[Task objective]
Revise the records below by changing each occurrence of "Page size" to "Image size" and leave everything else as it is.

Extracted data entries:
=-=-=

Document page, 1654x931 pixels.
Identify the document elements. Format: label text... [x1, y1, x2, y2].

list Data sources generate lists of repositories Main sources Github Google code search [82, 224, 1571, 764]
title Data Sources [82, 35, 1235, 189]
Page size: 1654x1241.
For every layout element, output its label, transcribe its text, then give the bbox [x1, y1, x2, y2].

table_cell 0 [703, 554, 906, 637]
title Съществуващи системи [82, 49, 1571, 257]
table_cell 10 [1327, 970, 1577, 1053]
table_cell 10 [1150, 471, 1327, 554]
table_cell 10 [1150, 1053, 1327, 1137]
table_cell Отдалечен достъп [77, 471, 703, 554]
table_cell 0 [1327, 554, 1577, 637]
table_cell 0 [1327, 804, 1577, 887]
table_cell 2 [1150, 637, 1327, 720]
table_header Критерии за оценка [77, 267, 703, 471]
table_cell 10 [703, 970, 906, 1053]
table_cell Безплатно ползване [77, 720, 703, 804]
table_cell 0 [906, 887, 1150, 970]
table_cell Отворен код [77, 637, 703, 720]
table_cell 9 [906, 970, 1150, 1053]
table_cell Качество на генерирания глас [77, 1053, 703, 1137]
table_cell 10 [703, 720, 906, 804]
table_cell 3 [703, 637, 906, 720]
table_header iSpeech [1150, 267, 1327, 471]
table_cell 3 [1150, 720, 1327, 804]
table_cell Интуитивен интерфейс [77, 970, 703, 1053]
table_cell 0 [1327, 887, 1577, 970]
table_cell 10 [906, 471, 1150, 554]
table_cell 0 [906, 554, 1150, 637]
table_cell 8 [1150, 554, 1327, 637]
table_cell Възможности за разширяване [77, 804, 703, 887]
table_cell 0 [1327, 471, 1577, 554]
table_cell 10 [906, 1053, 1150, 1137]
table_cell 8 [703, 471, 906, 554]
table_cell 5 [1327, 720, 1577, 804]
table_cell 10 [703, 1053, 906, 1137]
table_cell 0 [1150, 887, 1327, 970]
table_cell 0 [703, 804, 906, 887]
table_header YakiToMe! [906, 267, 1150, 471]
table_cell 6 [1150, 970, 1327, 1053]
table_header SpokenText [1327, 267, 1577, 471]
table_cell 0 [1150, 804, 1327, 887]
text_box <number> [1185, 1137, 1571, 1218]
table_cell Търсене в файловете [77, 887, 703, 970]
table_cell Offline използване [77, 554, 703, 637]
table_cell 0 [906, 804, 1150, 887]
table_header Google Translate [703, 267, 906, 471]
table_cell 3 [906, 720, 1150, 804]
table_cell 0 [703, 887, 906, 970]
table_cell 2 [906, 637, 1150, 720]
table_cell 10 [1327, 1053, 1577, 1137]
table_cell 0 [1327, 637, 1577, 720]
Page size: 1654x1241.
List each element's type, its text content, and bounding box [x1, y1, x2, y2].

=-=-=

[Response for this exercise]
Document page, 1654x931 pixels.
Identify the document elements. Format: label text... [x1, y1, x2, y2].

list Data sources generate lists of repositories Main sources Github Google code search [82, 224, 1571, 764]
title Data Sources [82, 35, 1235, 189]
Image size: 1654x1241.
For every layout element, output its label, transcribe its text, then give the bbox [x1, y1, x2, y2].

table_cell 0 [703, 554, 906, 637]
title Съществуващи системи [82, 49, 1571, 257]
table_cell 10 [1327, 970, 1577, 1053]
table_cell 10 [1150, 471, 1327, 554]
table_cell 10 [1150, 1053, 1327, 1137]
table_cell Отдалечен достъп [77, 471, 703, 554]
table_cell 0 [1327, 554, 1577, 637]
table_cell 0 [1327, 804, 1577, 887]
table_cell 2 [1150, 637, 1327, 720]
table_header Критерии за оценка [77, 267, 703, 471]
table_cell 10 [703, 970, 906, 1053]
table_cell Безплатно ползване [77, 720, 703, 804]
table_cell 0 [906, 887, 1150, 970]
table_cell Отворен код [77, 637, 703, 720]
table_cell 9 [906, 970, 1150, 1053]
table_cell Качество на генерирания глас [77, 1053, 703, 1137]
table_cell 10 [703, 720, 906, 804]
table_cell 3 [703, 637, 906, 720]
table_header iSpeech [1150, 267, 1327, 471]
table_cell 3 [1150, 720, 1327, 804]
table_cell Интуитивен интерфейс [77, 970, 703, 1053]
table_cell 0 [1327, 887, 1577, 970]
table_cell 10 [906, 471, 1150, 554]
table_cell 0 [906, 554, 1150, 637]
table_cell 8 [1150, 554, 1327, 637]
table_cell Възможности за разширяване [77, 804, 703, 887]
table_cell 0 [1327, 471, 1577, 554]
table_cell 10 [906, 1053, 1150, 1137]
table_cell 8 [703, 471, 906, 554]
table_cell 5 [1327, 720, 1577, 804]
table_cell 10 [703, 1053, 906, 1137]
table_cell 0 [1150, 887, 1327, 970]
table_cell 0 [703, 804, 906, 887]
table_header YakiToMe! [906, 267, 1150, 471]
table_cell 6 [1150, 970, 1327, 1053]
table_header SpokenText [1327, 267, 1577, 471]
table_cell 0 [1150, 804, 1327, 887]
text_box <number> [1185, 1137, 1571, 1218]
table_cell Търсене в файловете [77, 887, 703, 970]
table_cell Offline използване [77, 554, 703, 637]
table_cell 0 [906, 804, 1150, 887]
table_header Google Translate [703, 267, 906, 471]
table_cell 3 [906, 720, 1150, 804]
table_cell 0 [703, 887, 906, 970]
table_cell 2 [906, 637, 1150, 720]
table_cell 10 [1327, 1053, 1577, 1137]
table_cell 0 [1327, 637, 1577, 720]
Image size: 1654x1241.
List each element's type, its text content, and bounding box [x1, y1, x2, y2].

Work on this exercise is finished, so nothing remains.